Выбрать главу

III.

В тот самый вечер, как сходка, выбирая рекрута, гудела у конторы в холодном мраке октябрьской ночи, Поликей сидел на краю кровати у стола и растирал на нем бутылкой лошадиное лекарство, которого он и сам не знал. Тут были сулема, сера, глауберова соль и трава, которую Поликей собирал, вообразив себе как-то раз, что эта трава очень полезна от запала, и находя не лишним давать ее и от других болезней. Дети уже лежали: двое на печи, двое на кровати, один в люльке, у которой сидела Акулина за пряжей. Огарок, оставшийся от господских плохо лежавших свеч, в деревянном подсвечнике стоял на окне, и, чтобы муж не отрывался от своего важного занятия, Акулина вставала поправлять огарок пальцами. Были вольнодумцы, которые считали Поликея пустым коновалом и пустым человеком. Другие, и большинство, считали его нехорошим человеком, но великим мастером своего дела. Акулина же, несмотря на то что часто ругала и даже бивала своего мужа, считала его несомненно первым коновалом и первым человеком в свете. Поликей высыпал в горсточку какую-то специю. (Весов он не употреблял и иронически отзывался о Немцах, употребляющих весы. «Это, – говорил он, – не аптека!») Поликей прикинул свою специю на руке и встряхнул; но ему показалось мало, и он высыпал в десять раз более. «Всю положу, лучше поднимет», сказал он сам про себя. Акулина быстро оглянулась на голос властелина, ожидая приказания; но увидав, что дело до нее не касается, пожала плечами: «Вишь, дошлый! Откуда берется!» подумала она и опять принялась прясть. Бумажка, из которой высыпана была специя, упала под стол. Акулина не пропустила этого.

– Анютка, – крикнула она, – видишь, отец уронил, подними.

Анютка выкинула тоненькие босые ножонки из-под капота, покрывавшего ее, как котенок слезла под стол и достала бумажку.
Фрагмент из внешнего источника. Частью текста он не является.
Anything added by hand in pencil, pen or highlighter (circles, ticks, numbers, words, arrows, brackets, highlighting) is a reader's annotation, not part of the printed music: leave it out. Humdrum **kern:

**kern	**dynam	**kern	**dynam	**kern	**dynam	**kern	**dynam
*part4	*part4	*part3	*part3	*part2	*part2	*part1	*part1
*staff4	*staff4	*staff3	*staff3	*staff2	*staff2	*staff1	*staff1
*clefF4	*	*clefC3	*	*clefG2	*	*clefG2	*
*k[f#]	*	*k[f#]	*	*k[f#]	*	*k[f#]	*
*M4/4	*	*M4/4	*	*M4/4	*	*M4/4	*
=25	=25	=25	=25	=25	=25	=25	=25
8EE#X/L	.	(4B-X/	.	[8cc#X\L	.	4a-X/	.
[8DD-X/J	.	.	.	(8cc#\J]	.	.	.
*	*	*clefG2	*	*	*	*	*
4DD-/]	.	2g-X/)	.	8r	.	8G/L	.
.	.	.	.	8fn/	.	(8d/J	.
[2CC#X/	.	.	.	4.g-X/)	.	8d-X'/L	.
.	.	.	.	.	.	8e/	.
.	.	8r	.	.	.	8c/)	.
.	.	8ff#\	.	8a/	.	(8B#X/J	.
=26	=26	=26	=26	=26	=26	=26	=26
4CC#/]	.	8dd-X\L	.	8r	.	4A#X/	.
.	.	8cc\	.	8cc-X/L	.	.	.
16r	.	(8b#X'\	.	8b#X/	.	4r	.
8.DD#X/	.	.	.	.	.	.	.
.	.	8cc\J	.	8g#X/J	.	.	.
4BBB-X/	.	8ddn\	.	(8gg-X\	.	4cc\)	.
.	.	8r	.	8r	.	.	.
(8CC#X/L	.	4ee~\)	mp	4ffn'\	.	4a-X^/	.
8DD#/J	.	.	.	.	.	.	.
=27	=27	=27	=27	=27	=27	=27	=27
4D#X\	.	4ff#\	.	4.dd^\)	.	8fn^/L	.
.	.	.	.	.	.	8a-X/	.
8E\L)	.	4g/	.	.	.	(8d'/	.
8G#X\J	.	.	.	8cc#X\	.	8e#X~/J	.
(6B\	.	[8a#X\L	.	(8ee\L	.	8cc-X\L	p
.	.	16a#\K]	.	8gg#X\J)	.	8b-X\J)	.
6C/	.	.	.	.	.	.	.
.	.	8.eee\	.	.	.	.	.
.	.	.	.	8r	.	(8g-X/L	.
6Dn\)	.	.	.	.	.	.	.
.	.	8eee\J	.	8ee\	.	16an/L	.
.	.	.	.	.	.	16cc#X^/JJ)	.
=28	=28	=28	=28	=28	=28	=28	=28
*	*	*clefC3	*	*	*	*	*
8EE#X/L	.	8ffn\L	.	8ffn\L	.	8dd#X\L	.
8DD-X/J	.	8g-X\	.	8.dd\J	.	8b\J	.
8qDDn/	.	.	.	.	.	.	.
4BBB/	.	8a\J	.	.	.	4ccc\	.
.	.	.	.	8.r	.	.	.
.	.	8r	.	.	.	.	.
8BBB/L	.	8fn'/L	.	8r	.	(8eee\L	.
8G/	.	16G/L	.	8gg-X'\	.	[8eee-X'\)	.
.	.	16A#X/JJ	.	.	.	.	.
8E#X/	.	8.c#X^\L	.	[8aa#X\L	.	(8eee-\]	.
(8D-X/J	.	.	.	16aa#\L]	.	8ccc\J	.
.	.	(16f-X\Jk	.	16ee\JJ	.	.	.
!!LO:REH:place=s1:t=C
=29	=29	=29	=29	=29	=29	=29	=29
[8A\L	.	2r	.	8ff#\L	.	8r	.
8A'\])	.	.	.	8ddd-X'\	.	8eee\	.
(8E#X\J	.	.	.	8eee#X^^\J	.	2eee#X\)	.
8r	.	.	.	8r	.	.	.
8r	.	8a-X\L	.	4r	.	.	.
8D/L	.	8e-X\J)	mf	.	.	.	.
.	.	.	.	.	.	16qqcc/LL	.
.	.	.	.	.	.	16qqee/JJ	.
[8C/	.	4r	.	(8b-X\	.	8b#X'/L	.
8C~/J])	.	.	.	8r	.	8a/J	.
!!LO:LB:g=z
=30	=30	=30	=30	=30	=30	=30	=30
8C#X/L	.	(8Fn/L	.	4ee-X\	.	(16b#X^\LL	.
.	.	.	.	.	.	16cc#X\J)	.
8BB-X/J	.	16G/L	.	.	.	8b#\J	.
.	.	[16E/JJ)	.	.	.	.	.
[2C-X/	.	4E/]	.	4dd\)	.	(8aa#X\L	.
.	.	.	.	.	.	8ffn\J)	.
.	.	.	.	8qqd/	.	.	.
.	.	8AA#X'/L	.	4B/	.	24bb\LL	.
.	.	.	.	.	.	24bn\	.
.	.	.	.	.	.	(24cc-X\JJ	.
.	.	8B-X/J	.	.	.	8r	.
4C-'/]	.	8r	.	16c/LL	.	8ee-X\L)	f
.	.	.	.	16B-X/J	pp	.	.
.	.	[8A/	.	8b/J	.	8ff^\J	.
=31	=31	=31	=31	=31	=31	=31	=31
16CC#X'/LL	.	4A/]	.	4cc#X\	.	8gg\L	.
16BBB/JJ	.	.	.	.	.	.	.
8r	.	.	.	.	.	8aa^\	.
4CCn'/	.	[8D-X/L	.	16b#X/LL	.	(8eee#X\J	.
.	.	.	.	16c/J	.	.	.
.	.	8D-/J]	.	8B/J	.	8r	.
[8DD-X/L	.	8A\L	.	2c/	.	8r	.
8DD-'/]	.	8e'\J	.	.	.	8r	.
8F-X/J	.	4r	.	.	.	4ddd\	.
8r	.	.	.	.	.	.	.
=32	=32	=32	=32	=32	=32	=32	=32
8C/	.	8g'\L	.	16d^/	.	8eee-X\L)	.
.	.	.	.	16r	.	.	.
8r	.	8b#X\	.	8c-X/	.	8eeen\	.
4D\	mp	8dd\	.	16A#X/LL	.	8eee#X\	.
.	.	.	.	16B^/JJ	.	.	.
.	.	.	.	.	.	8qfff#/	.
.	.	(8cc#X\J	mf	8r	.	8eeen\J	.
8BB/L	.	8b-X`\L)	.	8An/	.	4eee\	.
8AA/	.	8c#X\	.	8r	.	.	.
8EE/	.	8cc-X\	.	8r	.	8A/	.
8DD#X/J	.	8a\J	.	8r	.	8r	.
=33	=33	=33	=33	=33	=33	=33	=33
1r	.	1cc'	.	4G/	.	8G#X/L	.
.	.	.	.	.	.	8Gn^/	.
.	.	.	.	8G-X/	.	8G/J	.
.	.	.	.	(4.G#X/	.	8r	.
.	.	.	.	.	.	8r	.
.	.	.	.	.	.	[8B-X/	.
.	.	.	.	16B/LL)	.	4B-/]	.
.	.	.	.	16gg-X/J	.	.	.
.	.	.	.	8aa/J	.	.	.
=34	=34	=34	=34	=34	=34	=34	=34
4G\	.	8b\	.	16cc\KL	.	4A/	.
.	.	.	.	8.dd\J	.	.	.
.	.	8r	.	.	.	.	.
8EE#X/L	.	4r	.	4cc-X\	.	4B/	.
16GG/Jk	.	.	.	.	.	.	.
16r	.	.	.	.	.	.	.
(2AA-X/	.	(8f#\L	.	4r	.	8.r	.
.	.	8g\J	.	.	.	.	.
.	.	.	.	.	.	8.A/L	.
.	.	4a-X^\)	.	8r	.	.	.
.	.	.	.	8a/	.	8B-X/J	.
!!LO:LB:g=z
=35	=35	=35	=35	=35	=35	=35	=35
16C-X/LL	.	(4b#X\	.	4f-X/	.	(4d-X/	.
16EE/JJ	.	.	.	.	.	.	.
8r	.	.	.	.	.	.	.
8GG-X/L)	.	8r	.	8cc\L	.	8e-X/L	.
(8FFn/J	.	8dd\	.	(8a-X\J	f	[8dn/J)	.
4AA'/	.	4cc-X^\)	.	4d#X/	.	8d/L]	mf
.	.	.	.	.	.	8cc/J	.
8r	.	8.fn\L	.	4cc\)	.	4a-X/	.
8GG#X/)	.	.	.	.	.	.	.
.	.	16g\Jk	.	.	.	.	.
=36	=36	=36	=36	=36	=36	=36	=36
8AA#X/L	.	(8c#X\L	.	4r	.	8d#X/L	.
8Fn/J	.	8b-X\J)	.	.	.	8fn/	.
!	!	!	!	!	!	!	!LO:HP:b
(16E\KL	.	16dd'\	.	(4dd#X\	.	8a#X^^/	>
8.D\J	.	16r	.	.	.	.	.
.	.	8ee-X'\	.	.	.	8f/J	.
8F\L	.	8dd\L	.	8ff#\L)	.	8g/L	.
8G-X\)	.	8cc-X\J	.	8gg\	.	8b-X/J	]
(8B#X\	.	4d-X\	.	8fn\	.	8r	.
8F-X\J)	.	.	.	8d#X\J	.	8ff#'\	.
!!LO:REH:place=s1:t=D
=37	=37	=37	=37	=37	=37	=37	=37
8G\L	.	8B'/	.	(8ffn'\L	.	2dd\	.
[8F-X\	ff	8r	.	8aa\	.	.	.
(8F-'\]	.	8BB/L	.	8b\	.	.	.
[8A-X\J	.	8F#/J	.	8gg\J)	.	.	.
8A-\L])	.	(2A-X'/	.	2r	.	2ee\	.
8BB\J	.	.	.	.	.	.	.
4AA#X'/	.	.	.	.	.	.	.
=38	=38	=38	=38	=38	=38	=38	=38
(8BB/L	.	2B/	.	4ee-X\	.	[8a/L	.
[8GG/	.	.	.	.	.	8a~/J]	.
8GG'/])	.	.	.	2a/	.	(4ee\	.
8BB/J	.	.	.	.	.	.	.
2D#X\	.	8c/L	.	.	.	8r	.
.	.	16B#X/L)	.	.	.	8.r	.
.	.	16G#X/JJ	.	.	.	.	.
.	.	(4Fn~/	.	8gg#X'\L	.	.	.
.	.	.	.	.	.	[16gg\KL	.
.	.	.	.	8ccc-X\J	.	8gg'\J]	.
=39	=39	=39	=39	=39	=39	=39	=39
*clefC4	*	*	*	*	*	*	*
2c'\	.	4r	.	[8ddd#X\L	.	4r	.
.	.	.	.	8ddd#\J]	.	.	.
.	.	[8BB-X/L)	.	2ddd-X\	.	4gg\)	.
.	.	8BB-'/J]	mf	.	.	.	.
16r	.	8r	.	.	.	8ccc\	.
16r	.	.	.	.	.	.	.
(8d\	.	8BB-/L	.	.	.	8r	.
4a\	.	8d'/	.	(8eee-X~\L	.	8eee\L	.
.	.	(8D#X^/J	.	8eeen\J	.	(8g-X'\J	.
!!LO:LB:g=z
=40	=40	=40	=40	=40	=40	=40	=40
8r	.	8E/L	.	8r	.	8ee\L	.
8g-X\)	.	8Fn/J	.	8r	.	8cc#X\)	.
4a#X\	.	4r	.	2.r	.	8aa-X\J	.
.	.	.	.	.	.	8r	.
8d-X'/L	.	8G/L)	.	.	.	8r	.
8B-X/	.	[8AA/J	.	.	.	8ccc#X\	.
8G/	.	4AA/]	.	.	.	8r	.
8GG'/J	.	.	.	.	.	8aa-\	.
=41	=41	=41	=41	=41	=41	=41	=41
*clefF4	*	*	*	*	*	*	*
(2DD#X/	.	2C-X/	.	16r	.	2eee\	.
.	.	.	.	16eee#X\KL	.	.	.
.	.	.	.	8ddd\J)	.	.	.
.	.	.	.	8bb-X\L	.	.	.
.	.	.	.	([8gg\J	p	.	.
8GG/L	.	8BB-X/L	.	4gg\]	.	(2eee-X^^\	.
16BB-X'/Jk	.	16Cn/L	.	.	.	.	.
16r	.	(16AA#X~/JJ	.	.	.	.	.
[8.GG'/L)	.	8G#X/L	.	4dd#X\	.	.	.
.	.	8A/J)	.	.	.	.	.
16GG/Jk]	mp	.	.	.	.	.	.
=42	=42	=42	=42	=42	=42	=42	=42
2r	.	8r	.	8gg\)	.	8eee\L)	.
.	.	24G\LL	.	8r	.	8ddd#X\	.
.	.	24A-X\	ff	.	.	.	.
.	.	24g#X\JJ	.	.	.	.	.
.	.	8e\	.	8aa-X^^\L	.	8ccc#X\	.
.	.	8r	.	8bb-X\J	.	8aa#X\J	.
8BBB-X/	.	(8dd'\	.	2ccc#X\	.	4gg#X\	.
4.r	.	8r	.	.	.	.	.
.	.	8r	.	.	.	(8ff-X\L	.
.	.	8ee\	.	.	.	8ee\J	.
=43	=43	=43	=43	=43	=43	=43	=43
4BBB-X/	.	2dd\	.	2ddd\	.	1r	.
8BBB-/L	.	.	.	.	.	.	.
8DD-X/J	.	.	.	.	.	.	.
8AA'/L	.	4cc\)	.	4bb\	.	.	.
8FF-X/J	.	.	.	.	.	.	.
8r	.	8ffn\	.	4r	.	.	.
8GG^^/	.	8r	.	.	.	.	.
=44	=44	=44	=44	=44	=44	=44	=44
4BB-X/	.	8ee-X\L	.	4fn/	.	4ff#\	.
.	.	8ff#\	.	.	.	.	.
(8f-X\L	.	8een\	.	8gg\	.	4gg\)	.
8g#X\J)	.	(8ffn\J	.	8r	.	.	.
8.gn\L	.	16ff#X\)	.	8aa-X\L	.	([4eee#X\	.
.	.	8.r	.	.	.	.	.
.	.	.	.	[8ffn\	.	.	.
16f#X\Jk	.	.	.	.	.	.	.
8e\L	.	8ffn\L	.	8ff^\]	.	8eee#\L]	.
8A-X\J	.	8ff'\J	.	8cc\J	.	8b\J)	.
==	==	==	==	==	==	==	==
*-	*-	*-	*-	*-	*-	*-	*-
– Нате, тятенька, – сказала она и юркнула опять в постель озябшими ножонками.

– Сто толкаесся, – пропищала ее меньшая сестра, сюсюкая и засыпающим голосом.

– Я вас! – проговорила Акулина, и обе головы скрылись под капотом.

– Три целковых даст, – проговорил Поликей, затыкая бутылку, – вылечу лошадь. Еще дешево, – прибавил он. – Поломай-ка голову, поди! Акулина, сходи попроси табачку у Никиты. Завтра отдам.

И Поликей достал из штанов липовый, когда-то выкрашенный чубучок, с сургучом вместо мундштука, и стал налаживать трубку.

Акулина оставила веретено и вышла, не зацепившись, чтò было очень трудно. Поликей открыл шкапчик, поставил бутылку и опрокинул в рот пустой штофчик; но водки не было. Он поморщился, но когда жена принесла табак, и он набил трубку, закурил и сел на кровать, лицо его просияло довольством и гордостью человека, окончившего свой дневной труд. Думал ли он о том, как он завтра прихватит язык лошади и вольет ей в рот эту удивительную микстуру, или он размышлял о том, как для нужного человека ни у кого не бывает отказа, и что вот Никита прислал-таки табачку. Ему было хорошо. Вдруг дверь, висевшая на одной петле, откинулась, и в угол вошла верховая девушка, не вторая, а третья, маленькая, которую держали для посылок. Верх, как всем известно, значит барский дом, хотя бы он был и внизу. Аксютка – так звали девочку – всегда летала как пуля, и при этом руки ее не сгибались, а качались как маятники, по мере быстроты ее движения, не вдоль боков, а перед корпусом; щеки ее всегда были краснее ее розового платья; язык ее шевелился всегда так же быстро, как и ноги. Она влетела в комнату и, ухватившись для чего-то за печку, начала качаться и, как будто желая выговорить непременно не более как по два, по три слова зараз, вдруг, задыхаясь, произнесла следующее, обращаясь к Акулине:

– Барыня велела Поликею Ильичу сею минутою притить вверх, велела… (Она остановилась и тяжело перевела дух.) Егор Михалыч был у барыни, о некрутах говорили, Поликей Ильича поминали… Авдотья Миколавна велела сею минутою притить. Авдотья Миколавна велела… (опять вздох) сею минутою притить.

С полминуты Аксютка посмотрела на Поликея, на Акулину, на детей, которые высунулись из-под одеяла, схватила скорлупку ореха, валявшуюся на печи, бросила в Анютку и, проговорив еще раз «сею минутою притить», как вихрь вылетела из комнаты, и маятники с обычною быстротой замотались поперек линии ее бега.

Акулина встала опять и достала мужу сапоги. Сапоги были скверные, прорванные, солдатские. Сняла кафтан с печи и подала ему, не глядя на него.